§ **THE PROBLEM**
Pick out every line in the records that contains the word "common", and copy each of those lines. Treat uppercase and lowercase letters as different.

Collected data

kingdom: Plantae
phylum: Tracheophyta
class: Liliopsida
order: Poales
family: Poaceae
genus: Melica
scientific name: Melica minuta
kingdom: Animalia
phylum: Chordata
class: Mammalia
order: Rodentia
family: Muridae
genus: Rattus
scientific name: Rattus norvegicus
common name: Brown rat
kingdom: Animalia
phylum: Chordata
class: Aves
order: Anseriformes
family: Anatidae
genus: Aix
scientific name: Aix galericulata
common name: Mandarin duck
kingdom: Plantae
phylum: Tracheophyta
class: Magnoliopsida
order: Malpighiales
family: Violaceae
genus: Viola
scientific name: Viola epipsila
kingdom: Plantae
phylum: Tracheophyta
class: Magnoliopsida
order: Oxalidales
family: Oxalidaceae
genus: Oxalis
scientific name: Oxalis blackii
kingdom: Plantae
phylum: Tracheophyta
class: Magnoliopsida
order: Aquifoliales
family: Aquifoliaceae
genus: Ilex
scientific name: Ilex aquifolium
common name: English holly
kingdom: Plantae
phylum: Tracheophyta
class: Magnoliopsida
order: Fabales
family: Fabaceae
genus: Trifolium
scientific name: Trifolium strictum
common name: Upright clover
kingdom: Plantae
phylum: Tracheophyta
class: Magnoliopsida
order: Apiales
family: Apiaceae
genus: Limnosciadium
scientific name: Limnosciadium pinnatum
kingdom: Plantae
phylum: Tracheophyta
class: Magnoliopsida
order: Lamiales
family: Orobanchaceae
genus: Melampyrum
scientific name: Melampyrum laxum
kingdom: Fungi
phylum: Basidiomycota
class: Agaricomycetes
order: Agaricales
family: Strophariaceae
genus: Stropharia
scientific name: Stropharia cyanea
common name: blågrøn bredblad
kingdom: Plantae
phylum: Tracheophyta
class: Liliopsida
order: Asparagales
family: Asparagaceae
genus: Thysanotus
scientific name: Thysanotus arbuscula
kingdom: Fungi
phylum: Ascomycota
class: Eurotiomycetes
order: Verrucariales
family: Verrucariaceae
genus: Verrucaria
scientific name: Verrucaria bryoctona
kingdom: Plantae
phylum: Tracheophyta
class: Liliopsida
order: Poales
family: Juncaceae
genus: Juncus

§ **PROBLEM SOLUTION**
common name: Brown rat
common name: Mandarin duck
common name: English holly
common name: Upright clover
common name: blågrøn bredblad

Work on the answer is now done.